### EXERCISE
Please rewrite the text of all the entries below, changing "Ben Nevis" to "Ben Macdui" and keeping everything else the same. Leave the pictures out of your answer.

□ □ □

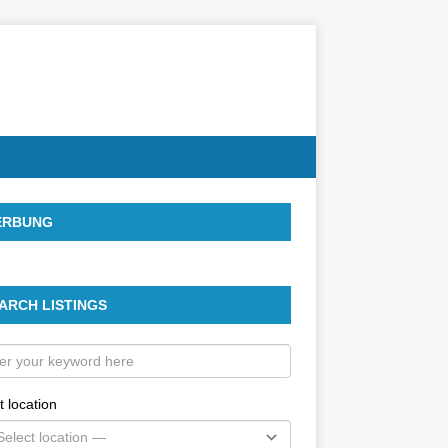
ERBUNG
ARCH LISTINGS
t location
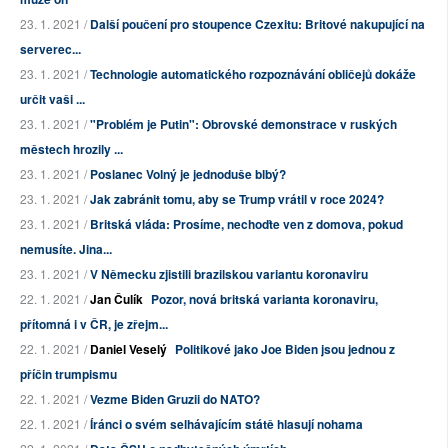
23. 1. 2021 /
Další poučení pro stoupence Czexitu: Britové nakupující na
serverec...
23. 1. 2021 /
Technologie automatického rozpoznávání obličejů dokáže
určit vaši ...
23. 1. 2021 /
"Problém je Putin": Obrovské demonstrace v ruských
městech hrozily ...
23. 1. 2021 /
Poslanec Volný je jednoduše blbý?
23. 1. 2021 /
Jak zabránit tomu, aby se Trump vrátil v roce 2024?
23. 1. 2021 /
Britská vláda: Prosíme, nechoďte ven z domova, pokud
nemusíte. Jina...
23. 1. 2021 /
V Německu zjistili brazilskou variantu koronaviru
22. 1. 2021 /
Jan Čulík
Pozor, nová britská varianta koronaviru,
přítomná i v ČR, je zřejm...
22. 1. 2021 /
Daniel Veselý
Politikové jako Joe Biden jsou jednou z
příčin trumpismu
22. 1. 2021 /
Vezme Biden Gruzii do NATO?
22. 1. 2021 /
Íránci o svém selhávajícím státě hlasují nohama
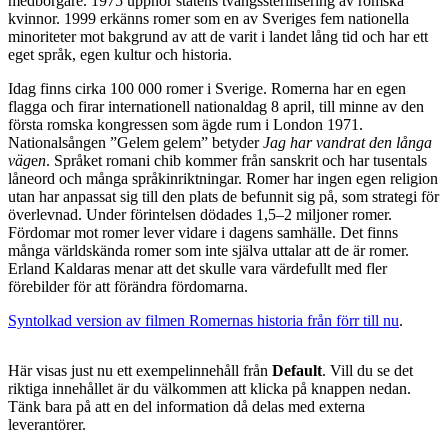
medborgare. 1975 upphör statens tvångssterilisering av romska
kvinnor. 1999 erkänns romer som en av Sveriges fem nationella
minoriteter mot bakgrund av att de varit i landet lång tid och har ett
eget språk, egen kultur och historia.
Idag finns cirka 100 000 romer i Sverige. Romerna har en egen
flagga och firar internationell nationaldag 8 april, till minne av den
första romska kongressen som ägde rum i London 1971.
Nationalsången ”Gelem gelem” betyder
Jag har vandrat den långa
väg
e
n
. Språket romani chib kommer från sanskrit och har tusentals
låneord och många språkinriktningar. Romer har ingen egen religion
utan har anpassat sig till den plats de befunnit sig på, som strategi för
överlevnad. Under förintelsen dödades 1,5–2 miljoner romer.
Fördomar mot romer lever vidare i dagens samhälle. Det finns
många världskända romer som inte själva uttalar att de är romer.
Erland Kaldaras menar att det skulle vara
värdefullt med fler
förebilder för att förändra
fördomarna.
Syntolkad version av filmen Romernas historia från förr till nu
.
Här visas just nu ett exempelinnehåll från
Default
. Vill du se det
riktiga innehållet är du välkommen att klicka på knappen nedan.
Tänk bara på att en del information då delas med externa
leverantörer.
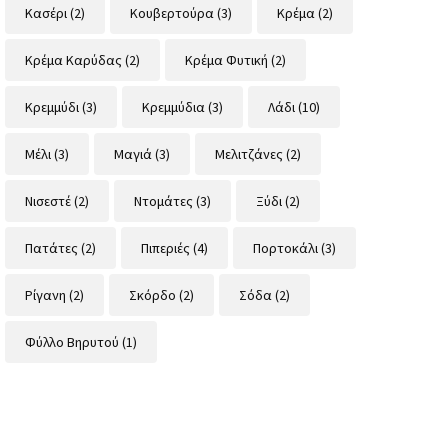
Κασέρι
(2)
Κουβερτούρα
(3)
Κρέμα
(2)
Κρέμα Καρύδας
(2)
Κρέμα Φυτική
(2)
Κρεμμύδι
(3)
Κρεμμύδια
(3)
Λάδι
(10)
Μέλι
(3)
Μαγιά
(3)
Μελιτζάνες
(2)
Νισεστέ
(2)
Ντομάτες
(3)
Ξύδι
(2)
Πατάτες
(2)
Πιπεριές
(4)
Πορτοκάλι
(3)
Ρίγανη
(2)
Σκόρδο
(2)
Σόδα
(2)
Φύλλο Βηρυτού
(1)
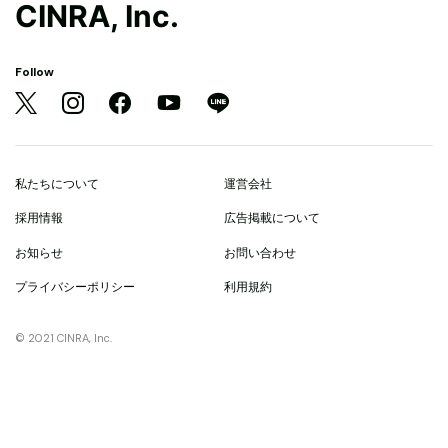
CINRA, Inc.
Follow
私たちについて
運営会社
採用情報
広告掲載について
お知らせ
お問い合わせ
プライバシーポリシー
利用規約
© 2021 CINRA, Inc.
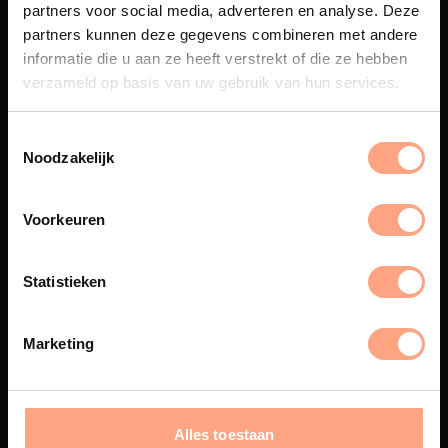
partners voor social media, adverteren en analyse. Deze
Maatwerk
partners kunnen deze gegevens combineren met andere
informatie die u aan ze heeft verstrekt of die ze hebben
Een exclusieve handgemaakte
verzameld op basis van uw gebruik van hun services.
beleving, waar Nederlands
vakmanschap en design
samenkomen.
Noodzakelijk
Voorkeuren
Spuiterij
De meubelen worden in onze
Statistieken
eigen spuiterij afgewerkt met
een hoogwaardige twee
componenten lak.
Marketing
Alles toestaan
Interieur inrichting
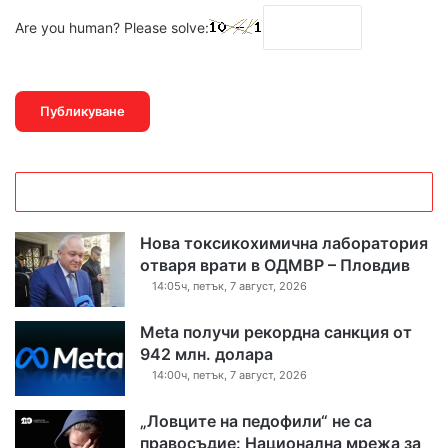
Are you human? Please solve:
Нова токсикохимична лаборатория
отваря врати в ОДМВР – Пловдив
14:05ч, петък, 7 август, 2026
Meta получи рекордна санкция от
942 млн. долара
14:00ч, петък, 7 август, 2026
„Ловците на педофили“ не са
правосъдие: Национална мрежа за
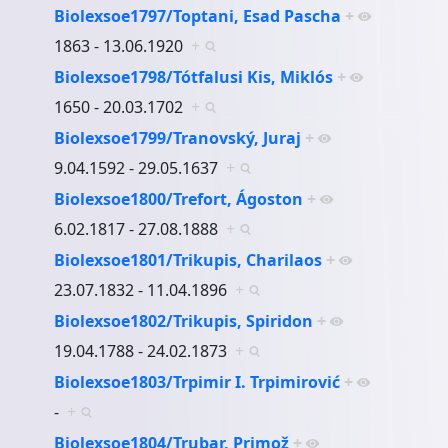
Biolexsoe1797/Toptani, Esad Pascha
+
1863 - 13.06.1920
+
Biolexsoe1798/Tótfalusi Kis, Miklós
+
1650 - 20.03.1702
+
Biolexsoe1799/Tranovský, Juraj
+
9.04.1592 - 29.05.1637
+
Biolexsoe1800/Trefort, Ágoston
+
6.02.1817 - 27.08.1888
+
Biolexsoe1801/Trikupis, Charilaos
+
23.07.1832 - 11.04.1896
+
Biolexsoe1802/Trikupis, Spiridon
+
19.04.1788 - 24.02.1873
+
Biolexsoe1803/Trpimir I. Trpimirović
+
-
+
Biolexsoe1804/Trubar, Primož
+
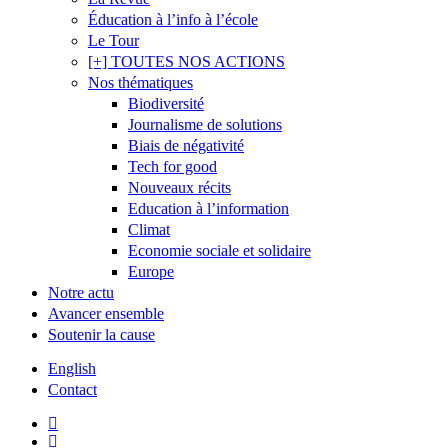
Éducation à l’info à l’école
Le Tour
[+] TOUTES NOS ACTIONS
Nos thématiques
Biodiversité
Journalisme de solutions
Biais de négativité
Tech for good
Nouveaux récits
Education à l’information
Climat
Economie sociale et solidaire
Europe
Notre actu
Avancer ensemble
Soutenir la cause
English
Contact
twitter
facebook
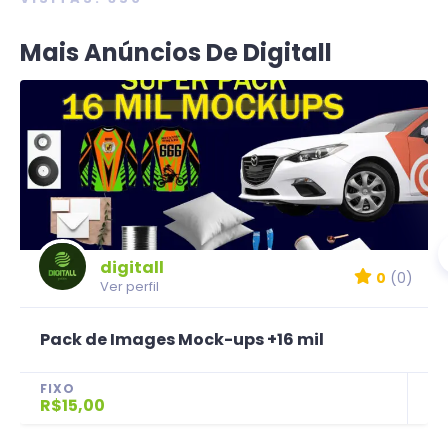
Mais Anúncios De Digitall
digitall
0
(0)
Ver perfil
Pack de Images Mock-ups +16 mil
FIXO
R$15,00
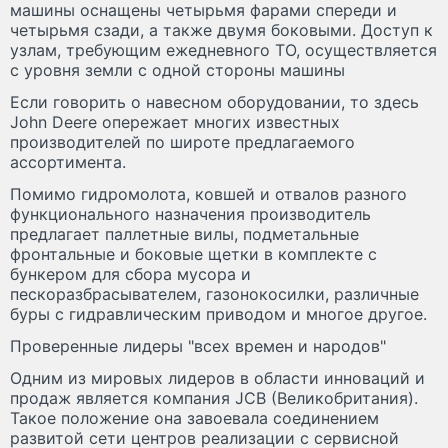
машины оснащены четырьмя фарами спереди и
четырьмя сзади, а также двумя боковыми. Доступ к
узлам, требующим ежедневного ТО, осуществляется
с уровня земли с одной стороны машины
Если говорить о навесном оборудовании, то здесь
John Deere опережает многих известных
производителей по широте предлагаемого
ассортимента.
Помимо гидромолота, ковшей и отвалов разного
функционального назначения производитель
предлагает паллетные вилы, подметальные
фронтальные и боковые щетки в комплекте с
бункером для сбора мусора и
пескоразбрасывателем, газонокосилки, различные
буры с гидравлическим приводом и многое другое.
Проверенные лидеры "всех времен и народов"
Одним из мировых лидеров в области инноваций и
продаж является компания JCB (Великобритания).
Такое положение она завоевала соединением
развитой сети центров реализации с сервисной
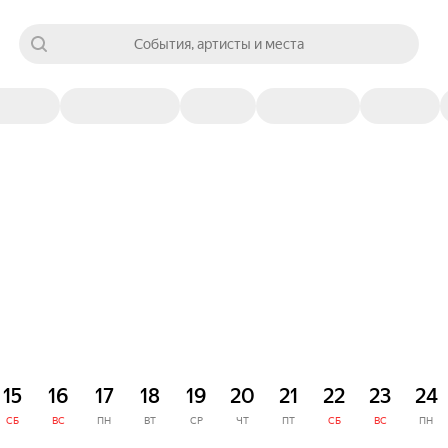
События, артисты и места
15
16
17
18
19
20
21
22
23
24
СБ
ВС
ПН
ВТ
СР
ЧТ
ПТ
СБ
ВС
ПН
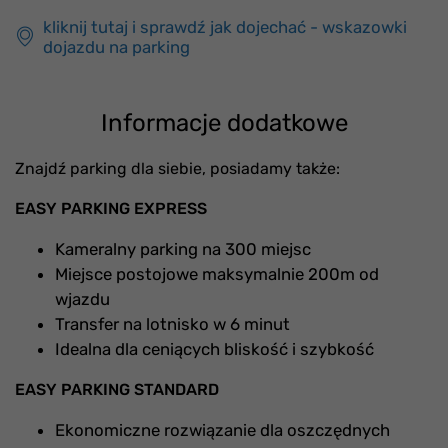
kliknij tutaj i sprawdź jak dojechać - wskazowki
dojazdu na parking
Informacje dodatkowe
Znajdź parking dla siebie, posiadamy także:
EASY PARKING EXPRESS
Kameralny parking na 300 miejsc
Miejsce postojowe maksymalnie 200m od
wjazdu
Transfer na lotnisko w 6 minut
Idealna dla ceniących bliskość i szybkość
EASY PARKING STANDARD
Ekonomiczne rozwiązanie dla oszczędnych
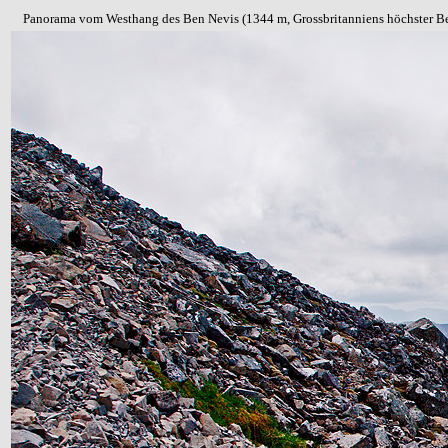
Panorama vom Westhang des Ben Nevis (1344 m, Grossbritanniens höchster Be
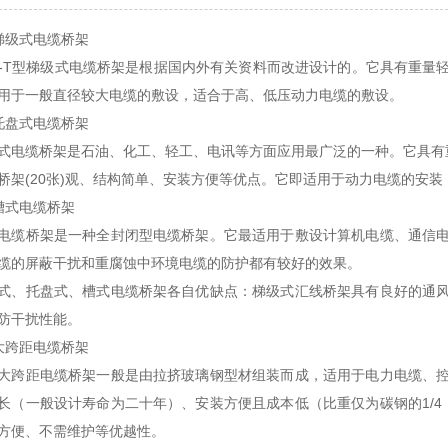
梯级式电缆桥架
1-T型梯级式电缆桥架是根据国内外有关资料而改进设计的。它具有重
用于一般直径较大电缆的敷设，适合于高、低压动力电缆的敷设。
托盘式电缆桥架
式电缆桥架是石油、化工、轻工、电讯等方面应用最广泛的一种。它具有
桥架(20张)观、结构简单、安装方便等优点。它即适用于动力电缆的安
槽式电缆桥架
电缆桥架是一种全封闭型电缆桥架。它最适用于敷设计算机电缆、通信
缆的屏蔽干扰和重腐蚀中环境电缆的防护都有较好的效果。
式、托盘式、槽式电缆桥架各自优缺点：梯级式汇线桥架具有良好的通
防干扰性能。
大跨距电缆桥架
大跨距电缆桥架一般是由拉挤玻璃钢型材组装而成，适用于电力电缆、
长（一般设计寿命为二十年）、安装方便且成本低（比重仅为碳钢的1/
方便、不需维护等优越性。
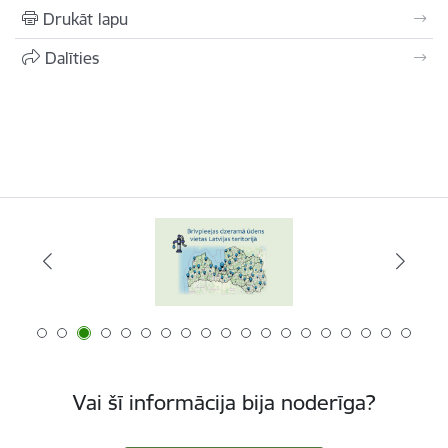
Drukāt lapu
Dalīties
Vai šī informācija bija noderīga?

□ □ □

### TASK RESPONSE
ERBUNG
ARCH LISTINGS
t location
23. 1. 2021 /
Další poučení pro stoupence Czexitu: Britové nakupující na
serverec...
23. 1. 2021 /
Technologie automatického rozpoznávání obličejů dokáže
určit vaši ...
23. 1. 2021 /
"Problém je Putin": Obrovské demonstrace v ruských
městech hrozily ...
23. 1. 2021 /
Poslanec Volný je jednoduše blbý?
23. 1. 2021 /
Jak zabránit tomu, aby se Trump vrátil v roce 2024?
23. 1. 2021 /
Britská vláda: Prosíme, nechoďte ven z domova, pokud
nemusíte. Jina...
23. 1. 2021 /
V Německu zjistili brazilskou variantu koronaviru
22. 1. 2021 /
Jan Čulík
Pozor, nová britská varianta koronaviru,
přítomná i v ČR, je zřejm...
22. 1. 2021 /
Daniel Veselý
Politikové jako Joe Biden jsou jednou z
příčin trumpismu
22. 1. 2021 /
Vezme Biden Gruzii do NATO?
22. 1. 2021 /
Íránci o svém selhávajícím státě hlasují nohama
medborgare. 1975 upphör statens tvångssterilisering av romska
kvinnor. 1999 erkänns romer som en av Sveriges fem nationella
minoriteter mot bakgrund av att de varit i landet lång tid och har ett
eget språk, egen kultur och historia.
Idag finns cirka 100 000 romer i Sverige. Romerna har en egen
flagga och firar internationell nationaldag 8 april, till minne av den
första romska kongressen som ägde rum i London 1971.
Nationalsången ”Gelem gelem” betyder
Jag har vandrat den långa
väg
e
n
. Språket romani chib kommer från sanskrit och har tusentals
låneord och många språkinriktningar. Romer har ingen egen religion
utan har anpassat sig till den plats de befunnit sig på, som strategi för
överlevnad. Under förintelsen dödades 1,5–2 miljoner romer.
Fördomar mot romer lever vidare i dagens samhälle. Det finns
många världskända romer som inte själva uttalar att de är romer.
Erland Kaldaras menar att det skulle vara
värdefullt med fler
förebilder för att förändra
fördomarna.
Syntolkad version av filmen Romernas historia från förr till nu
.
Här visas just nu ett exempelinnehåll från
Default
. Vill du se det
riktiga innehållet är du välkommen att klicka på knappen nedan.
Tänk bara på att en del information då delas med externa
leverantörer.
Κασέρι
(2)
Κουβερτούρα
(3)
Κρέμα
(2)
Κρέμα Καρύδας
(2)
Κρέμα Φυτική
(2)
Κρεμμύδι
(3)
Κρεμμύδια
(3)
Λάδι
(10)
Μέλι
(3)
Μαγιά
(3)
Μελιτζάνες
(2)
Νισεστέ
(2)
Ντομάτες
(3)
Ξύδι
(2)
Πατάτες
(2)
Πιπεριές
(4)
Πορτοκάλι
(3)
Ρίγανη
(2)
Σκόρδο
(2)
Σόδα
(2)
Φύλλο Βηρυτού
(1)
CINRA, Inc.
Follow
私たちについて
運営会社
採用情報
広告掲載について
お知らせ
お問い合わせ
プライバシーポリシー
利用規約
© 2021 CINRA, Inc.
partners voor social media, adverteren en analyse. Deze
Maatwerk
partners kunnen deze gegevens combineren met andere
informatie die u aan ze heeft verstrekt of die ze hebben
Een exclusieve handgemaakte
verzameld op basis van uw gebruik van hun services.
beleving, waar Nederlands
vakmanschap en design
samenkomen.
Noodzakelijk
Voorkeuren
Spuiterij
De meubelen worden in onze
Statistieken
eigen spuiterij afgewerkt met
een hoogwaardige twee
componenten lak.
Marketing
Alles toestaan
Interieur inrichting
Are you human? Please solve:
Нова токсикохимична лаборатория
отваря врати в ОДМВР – Пловдив
14:05ч, петък, 7 август, 2026
Meta получи рекордна санкция от
942 млн. долара
14:00ч, петък, 7 август, 2026
„Ловците на педофили“ не са
правосъдие: Национална мрежа за
Biolexsoe1797/Toptani, Esad Pascha
+
1863 - 13.06.1920
+
Biolexsoe1798/Tótfalusi Kis, Miklós
+
1650 - 20.03.1702
+
Biolexsoe1799/Tranovský, Juraj
+
9.04.1592 - 29.05.1637
+
Biolexsoe1800/Trefort, Ágoston
+
6.02.1817 - 27.08.1888
+
Biolexsoe1801/Trikupis, Charilaos
+
23.07.1832 - 11.04.1896
+
Biolexsoe1802/Trikupis, Spiridon
+
19.04.1788 - 24.02.1873
+
Biolexsoe1803/Trpimir I. Trpimirović
+
-
+
Biolexsoe1804/Trubar, Primož
+
Éducation à l’info à l’école
Le Tour
[+] TOUTES NOS ACTIONS
Nos thématiques
Biodiversité
Journalisme de solutions
Biais de négativité
Tech for good
Nouveaux récits
Education à l’information
Climat
Economie sociale et solidaire
Europe
Notre actu
Avancer ensemble
Soutenir la cause
English
Contact
twitter
facebook
Mais Anúncios De Digitall
digitall
0
(0)
Ver perfil
Pack de Images Mock-ups +16 mil
FIXO
R$15,00
машины оснащены четырьмя фарами спереди и
четырьмя сзади, а также двумя боковыми. Доступ к
узлам, требующим ежедневного ТО, осуществляется
с уровня земли с одной стороны машины
Если говорить о навесном оборудовании, то здесь
John Deere опережает многих известных
производителей по широте предлагаемого
ассортимента.
Помимо гидромолота, ковшей и отвалов разного
функционального назначения производитель
предлагает паллетные вилы, подметальные
фронтальные и боковые щетки в комплекте с
бункером для сбора мусора и
пескоразбрасывателем, газонокосилки, различные
буры с гидравлическим приводом и многое другое.
Проверенные лидеры "всех времен и народов"
Одним из мировых лидеров в области инноваций и
продаж является компания JCB (Великобритания).
Такое положение она завоевала соединением
развитой сети центров реализации с сервисной
События, артисты и места
15
16
17
18
19
20
21
22
23
24
СБ
ВС
ПН
ВТ
СР
ЧТ
ПТ
СБ
ВС
ПН
kliknij tutaj i sprawdź jak dojechać - wskazowki
dojazdu na parking
Informacje dodatkowe
Znajdź parking dla siebie, posiadamy także:
EASY PARKING EXPRESS
Kameralny parking na 300 miejsc
Miejsce postojowe maksymalnie 200m od
wjazdu
Transfer na lotnisko w 6 minut
Idealna dla ceniących bliskość i szybkość
EASY PARKING STANDARD
Ekonomiczne rozwiązanie dla oszczędnych
Panorama vom Westhang des Ben Macdui (1344 m, Grossbritanniens höchster Be
梯级式电缆桥架
1-T型梯级式电缆桥架是根据国内外有关资料而改进设计的。它具有重
用于一般直径较大电缆的敷设，适合于高、低压动力电缆的敷设。
托盘式电缆桥架
式电缆桥架是石油、化工、轻工、电讯等方面应用最广泛的一种。它具有
桥架(20张)观、结构简单、安装方便等优点。它即适用于动力电缆的安
槽式电缆桥架
电缆桥架是一种全封闭型电缆桥架。它最适用于敷设计算机电缆、通信
缆的屏蔽干扰和重腐蚀中环境电缆的防护都有较好的效果。
式、托盘式、槽式电缆桥架各自优缺点：梯级式汇线桥架具有良好的通
防干扰性能。
大跨距电缆桥架
大跨距电缆桥架一般是由拉挤玻璃钢型材组装而成，适用于电力电缆、
长（一般设计寿命为二十年）、安装方便且成本低（比重仅为碳钢的1/
方便、不需维护等优越性。
Drukāt lapu
Dalīties
Vai šī informācija bija noderīga?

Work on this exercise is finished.